The change in outlook reflects improving growth conditions and stabilising commodity prices that will limit a further weakening in asset quality and profitability, according to the credit ratings agency.

“Loan growth will increase mildly but be sustained by the system’s strong capital, funding and liquidity buffers,” said Mr Eugene Tarzimanov, a Moody’s vice-president and senior credit officer.

“Improving growth momentum in Singapore’s key trade partners will support export-oriented manufacturers and offset some lingering weaknesses in the local economy.”

The stable outlook is based on Moody’s assessment of five drivers: Operating environment, asset quality and capital, funding and liquidity, profitability and efficiency, and systemic support. All five drivers were rated stable.

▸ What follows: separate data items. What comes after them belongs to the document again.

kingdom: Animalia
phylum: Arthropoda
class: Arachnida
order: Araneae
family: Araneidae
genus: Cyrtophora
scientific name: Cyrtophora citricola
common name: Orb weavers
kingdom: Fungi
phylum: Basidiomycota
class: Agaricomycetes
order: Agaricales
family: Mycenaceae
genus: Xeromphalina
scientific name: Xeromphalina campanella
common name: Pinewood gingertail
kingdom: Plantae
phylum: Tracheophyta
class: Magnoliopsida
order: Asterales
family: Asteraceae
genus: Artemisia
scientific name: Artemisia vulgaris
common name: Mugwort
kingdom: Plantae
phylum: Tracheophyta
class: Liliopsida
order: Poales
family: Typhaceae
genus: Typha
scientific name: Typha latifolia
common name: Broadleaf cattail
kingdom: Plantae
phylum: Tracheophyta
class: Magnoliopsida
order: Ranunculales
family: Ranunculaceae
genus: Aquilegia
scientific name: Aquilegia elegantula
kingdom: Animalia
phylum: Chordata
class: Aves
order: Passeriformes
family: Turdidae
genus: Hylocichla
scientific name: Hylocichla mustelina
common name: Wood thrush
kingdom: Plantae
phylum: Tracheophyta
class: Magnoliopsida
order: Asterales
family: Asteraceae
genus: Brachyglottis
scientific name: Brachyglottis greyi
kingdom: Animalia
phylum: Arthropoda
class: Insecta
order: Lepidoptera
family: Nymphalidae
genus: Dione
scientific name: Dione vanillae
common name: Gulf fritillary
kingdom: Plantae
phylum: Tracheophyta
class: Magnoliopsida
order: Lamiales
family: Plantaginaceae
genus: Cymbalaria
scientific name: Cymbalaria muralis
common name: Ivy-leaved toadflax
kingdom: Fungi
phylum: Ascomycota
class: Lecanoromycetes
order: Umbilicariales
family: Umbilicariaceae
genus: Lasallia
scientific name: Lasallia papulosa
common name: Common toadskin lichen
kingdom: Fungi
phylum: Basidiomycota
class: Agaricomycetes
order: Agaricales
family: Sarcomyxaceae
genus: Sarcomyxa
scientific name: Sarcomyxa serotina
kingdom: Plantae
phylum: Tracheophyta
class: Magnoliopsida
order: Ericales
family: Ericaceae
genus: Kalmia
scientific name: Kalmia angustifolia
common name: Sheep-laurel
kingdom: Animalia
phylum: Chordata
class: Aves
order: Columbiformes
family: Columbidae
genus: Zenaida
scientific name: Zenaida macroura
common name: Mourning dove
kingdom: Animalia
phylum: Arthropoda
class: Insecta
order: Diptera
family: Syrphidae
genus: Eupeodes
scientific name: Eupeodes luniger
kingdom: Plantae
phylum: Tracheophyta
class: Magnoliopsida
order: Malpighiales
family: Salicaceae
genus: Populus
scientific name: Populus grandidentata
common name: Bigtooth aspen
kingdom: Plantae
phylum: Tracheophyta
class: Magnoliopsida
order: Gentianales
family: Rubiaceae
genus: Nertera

Moody’s expects real gross domestic product growth in Singapore (Aaa Stable) to edge up to 2.2 per cent next year and 2.5 per cent in 2018, from 2 per cent last year.

Credit growth will also rebound to mid-single digits in this outlook, after almost flat growth last year.

Asset quality weaknesses have largely peaked, said Moody’s, in particular among oil and gas exposures.

Although problem loan ratios will still increase moderately, reflecting lingering distress in some local business segments, capitalisation will be supported by mild loan growth, stable profitability and falling credit costs.

Funding and liquidity will remain key strengths for Singapore banks, with stable loan-to-deposit ratios well below 100 per cent for the three large banking groups — DBS, OCBC and UOB, a low reliance on wholesale funding, and high proportion of liquid assets.

Moody’s expects mildly higher interest rates in Singapore, as a result of United States monetary policy tightening, to sustain banks’ interest margins.

This, together with subsiding credit costs, a mild rebound in loan growth, and higher fee income, will support the system’s profitability.

Government support for the three large Singapore banking groups will remain very high, reflecting not only their economic importance, but also the Government’s strong support capacity.

While Singapore will soon introduce an enhanced resolution regime for banks, the proposed amendments will not subject banks’ existing and prospective senior creditors and depositors to bail-in, which is in line with Moody’s expectation of strong support in this system.

Moody’s rates five banks in Singapore, which together accounted for 55 per cent of systemic domestic loans and 68 per cent of deposits as of the end of last year.

At the close of trade yesterday, DBS shares were down 0.63 per cent to S$20.47, while OCBC Bank gained 0.77 per cent to S$10.49 against the benchmark Straits Times Index, which ended 6.03 points or 0.19 per cent higher to 3210.82.